GOAL: Can you repeat, word for word, the lines from the first one down through the line containing "alone: alone -> cities"?

THE RECORDS:
>>>>
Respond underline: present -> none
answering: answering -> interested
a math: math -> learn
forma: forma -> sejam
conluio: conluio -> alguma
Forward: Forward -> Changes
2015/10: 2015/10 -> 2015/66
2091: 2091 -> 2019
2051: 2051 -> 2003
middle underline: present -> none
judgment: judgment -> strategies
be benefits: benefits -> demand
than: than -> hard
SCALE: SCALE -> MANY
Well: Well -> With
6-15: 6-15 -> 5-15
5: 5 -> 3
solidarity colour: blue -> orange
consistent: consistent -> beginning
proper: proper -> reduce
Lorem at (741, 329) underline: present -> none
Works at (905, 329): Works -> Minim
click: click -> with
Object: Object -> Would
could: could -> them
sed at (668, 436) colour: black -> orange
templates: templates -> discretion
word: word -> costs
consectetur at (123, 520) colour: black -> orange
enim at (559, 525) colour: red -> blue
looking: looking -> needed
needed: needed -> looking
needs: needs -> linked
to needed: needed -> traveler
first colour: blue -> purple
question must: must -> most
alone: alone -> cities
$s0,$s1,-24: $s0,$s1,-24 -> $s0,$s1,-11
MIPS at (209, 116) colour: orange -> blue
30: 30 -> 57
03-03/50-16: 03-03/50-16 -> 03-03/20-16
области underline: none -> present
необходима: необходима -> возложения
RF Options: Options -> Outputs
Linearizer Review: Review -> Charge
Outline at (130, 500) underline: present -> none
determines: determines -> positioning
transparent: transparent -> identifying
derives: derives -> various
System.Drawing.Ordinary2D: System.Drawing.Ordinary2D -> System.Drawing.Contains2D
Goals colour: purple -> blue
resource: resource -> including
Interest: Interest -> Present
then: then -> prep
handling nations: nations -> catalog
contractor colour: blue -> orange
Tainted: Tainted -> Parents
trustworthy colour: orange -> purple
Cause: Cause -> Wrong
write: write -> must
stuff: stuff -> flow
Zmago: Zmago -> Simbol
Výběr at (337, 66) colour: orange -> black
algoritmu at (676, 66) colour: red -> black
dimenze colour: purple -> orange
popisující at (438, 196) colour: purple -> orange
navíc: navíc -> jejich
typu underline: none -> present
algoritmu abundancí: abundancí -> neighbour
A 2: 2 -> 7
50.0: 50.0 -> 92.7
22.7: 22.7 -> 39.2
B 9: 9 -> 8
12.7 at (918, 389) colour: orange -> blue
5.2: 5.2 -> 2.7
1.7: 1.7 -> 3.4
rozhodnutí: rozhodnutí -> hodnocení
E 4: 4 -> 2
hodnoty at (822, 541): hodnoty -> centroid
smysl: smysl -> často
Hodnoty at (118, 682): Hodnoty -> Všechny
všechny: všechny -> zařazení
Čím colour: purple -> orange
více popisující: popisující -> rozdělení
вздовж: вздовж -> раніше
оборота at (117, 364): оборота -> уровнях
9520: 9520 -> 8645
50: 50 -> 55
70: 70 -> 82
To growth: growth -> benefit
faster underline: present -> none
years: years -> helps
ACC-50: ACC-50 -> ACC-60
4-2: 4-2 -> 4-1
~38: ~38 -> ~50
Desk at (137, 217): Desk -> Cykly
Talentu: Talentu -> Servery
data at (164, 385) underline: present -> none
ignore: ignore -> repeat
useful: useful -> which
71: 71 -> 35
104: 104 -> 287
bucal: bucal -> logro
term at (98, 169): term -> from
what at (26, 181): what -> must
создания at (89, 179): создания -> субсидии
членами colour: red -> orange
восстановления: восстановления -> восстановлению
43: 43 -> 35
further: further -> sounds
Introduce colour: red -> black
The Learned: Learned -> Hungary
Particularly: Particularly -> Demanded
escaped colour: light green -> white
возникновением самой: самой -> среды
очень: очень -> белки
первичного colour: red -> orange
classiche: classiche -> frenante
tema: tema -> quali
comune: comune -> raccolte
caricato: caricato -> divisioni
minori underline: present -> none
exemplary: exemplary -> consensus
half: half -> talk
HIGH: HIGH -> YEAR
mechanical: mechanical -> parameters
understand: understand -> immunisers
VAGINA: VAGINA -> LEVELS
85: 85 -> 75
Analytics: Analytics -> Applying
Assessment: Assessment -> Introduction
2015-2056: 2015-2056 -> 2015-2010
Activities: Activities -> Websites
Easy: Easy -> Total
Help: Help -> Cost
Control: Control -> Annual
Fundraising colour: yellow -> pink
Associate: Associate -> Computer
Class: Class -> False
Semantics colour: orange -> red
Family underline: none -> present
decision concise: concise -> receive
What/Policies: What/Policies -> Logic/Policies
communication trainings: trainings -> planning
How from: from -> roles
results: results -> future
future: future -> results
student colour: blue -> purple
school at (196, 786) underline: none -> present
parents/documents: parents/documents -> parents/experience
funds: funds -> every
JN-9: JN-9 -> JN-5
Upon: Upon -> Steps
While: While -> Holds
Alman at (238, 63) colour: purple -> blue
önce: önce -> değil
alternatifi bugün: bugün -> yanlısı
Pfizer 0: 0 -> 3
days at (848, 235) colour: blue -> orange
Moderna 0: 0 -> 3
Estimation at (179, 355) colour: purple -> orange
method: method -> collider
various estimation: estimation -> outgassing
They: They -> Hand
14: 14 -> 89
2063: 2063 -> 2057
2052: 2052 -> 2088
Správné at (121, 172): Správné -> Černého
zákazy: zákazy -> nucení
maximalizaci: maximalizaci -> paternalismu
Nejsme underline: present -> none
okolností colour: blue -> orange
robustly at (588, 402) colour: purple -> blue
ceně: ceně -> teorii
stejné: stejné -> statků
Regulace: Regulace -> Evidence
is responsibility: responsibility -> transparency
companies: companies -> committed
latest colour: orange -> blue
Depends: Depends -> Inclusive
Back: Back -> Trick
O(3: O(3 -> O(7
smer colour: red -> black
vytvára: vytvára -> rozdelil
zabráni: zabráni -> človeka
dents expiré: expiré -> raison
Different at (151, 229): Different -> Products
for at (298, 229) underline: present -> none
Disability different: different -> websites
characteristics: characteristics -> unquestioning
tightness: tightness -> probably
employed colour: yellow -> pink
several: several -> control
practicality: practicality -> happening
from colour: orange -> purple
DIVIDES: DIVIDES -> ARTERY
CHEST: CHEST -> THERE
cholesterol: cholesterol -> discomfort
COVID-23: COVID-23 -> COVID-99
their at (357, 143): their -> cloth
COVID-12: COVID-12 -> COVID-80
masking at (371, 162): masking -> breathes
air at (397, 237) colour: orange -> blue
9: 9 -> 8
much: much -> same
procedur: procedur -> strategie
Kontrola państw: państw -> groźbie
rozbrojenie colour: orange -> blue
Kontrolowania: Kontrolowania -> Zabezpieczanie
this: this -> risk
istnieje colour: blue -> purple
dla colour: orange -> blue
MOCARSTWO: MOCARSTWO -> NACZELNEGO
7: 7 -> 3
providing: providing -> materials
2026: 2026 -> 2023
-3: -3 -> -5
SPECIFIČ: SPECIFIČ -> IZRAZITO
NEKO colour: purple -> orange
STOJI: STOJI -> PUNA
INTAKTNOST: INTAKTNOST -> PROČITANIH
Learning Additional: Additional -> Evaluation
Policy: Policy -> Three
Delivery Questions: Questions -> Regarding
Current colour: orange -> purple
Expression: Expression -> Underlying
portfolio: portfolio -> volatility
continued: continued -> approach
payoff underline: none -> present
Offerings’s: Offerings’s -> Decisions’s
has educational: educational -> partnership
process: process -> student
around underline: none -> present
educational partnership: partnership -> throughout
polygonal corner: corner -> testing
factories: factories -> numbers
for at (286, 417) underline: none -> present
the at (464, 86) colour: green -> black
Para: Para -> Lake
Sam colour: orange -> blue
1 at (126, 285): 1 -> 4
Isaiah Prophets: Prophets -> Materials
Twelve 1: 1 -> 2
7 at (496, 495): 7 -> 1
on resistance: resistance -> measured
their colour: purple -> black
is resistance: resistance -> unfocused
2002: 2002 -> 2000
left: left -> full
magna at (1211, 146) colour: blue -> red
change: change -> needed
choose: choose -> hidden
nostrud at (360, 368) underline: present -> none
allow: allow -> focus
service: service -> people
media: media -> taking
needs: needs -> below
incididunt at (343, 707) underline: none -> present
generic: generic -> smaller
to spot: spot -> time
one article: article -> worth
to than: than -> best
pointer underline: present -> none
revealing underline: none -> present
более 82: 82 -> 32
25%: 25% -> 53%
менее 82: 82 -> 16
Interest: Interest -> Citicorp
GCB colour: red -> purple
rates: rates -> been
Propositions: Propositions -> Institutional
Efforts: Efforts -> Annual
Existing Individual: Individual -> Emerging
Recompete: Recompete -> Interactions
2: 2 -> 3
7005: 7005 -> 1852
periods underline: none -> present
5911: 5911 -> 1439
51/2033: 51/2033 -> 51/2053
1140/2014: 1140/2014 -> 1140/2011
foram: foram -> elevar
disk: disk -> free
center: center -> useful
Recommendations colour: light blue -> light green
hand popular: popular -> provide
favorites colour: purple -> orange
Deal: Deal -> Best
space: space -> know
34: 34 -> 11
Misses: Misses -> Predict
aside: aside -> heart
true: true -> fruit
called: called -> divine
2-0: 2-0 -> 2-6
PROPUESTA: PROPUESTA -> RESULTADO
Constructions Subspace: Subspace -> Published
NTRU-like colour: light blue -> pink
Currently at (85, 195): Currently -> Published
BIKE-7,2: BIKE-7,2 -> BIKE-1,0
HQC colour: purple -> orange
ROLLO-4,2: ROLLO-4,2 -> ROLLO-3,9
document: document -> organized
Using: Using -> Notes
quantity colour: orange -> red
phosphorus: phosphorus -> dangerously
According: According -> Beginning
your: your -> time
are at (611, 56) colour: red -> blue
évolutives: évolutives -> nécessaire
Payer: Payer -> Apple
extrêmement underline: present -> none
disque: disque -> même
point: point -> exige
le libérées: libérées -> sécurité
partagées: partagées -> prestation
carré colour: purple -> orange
<<<<
RESPONSE TO THE TASK:
Respond underline: present -> none
answering: answering -> interested
a math: math -> learn
forma: forma -> sejam
conluio: conluio -> alguma
Forward: Forward -> Changes
2015/10: 2015/10 -> 2015/66
2091: 2091 -> 2019
2051: 2051 -> 2003
middle underline: present -> none
judgment: judgment -> strategies
be benefits: benefits -> demand
than: than -> hard
SCALE: SCALE -> MANY
Well: Well -> With
6-15: 6-15 -> 5-15
5: 5 -> 3
solidarity colour: blue -> orange
consistent: consistent -> beginning
proper: proper -> reduce
Lorem at (741, 329) underline: present -> none
Works at (905, 329): Works -> Minim
click: click -> with
Object: Object -> Would
could: could -> them
sed at (668, 436) colour: black -> orange
templates: templates -> discretion
word: word -> costs
consectetur at (123, 520) colour: black -> orange
enim at (559, 525) colour: red -> blue
looking: looking -> needed
needed: needed -> looking
needs: needs -> linked
to needed: needed -> traveler
first colour: blue -> purple
question must: must -> most
alone: alone -> cities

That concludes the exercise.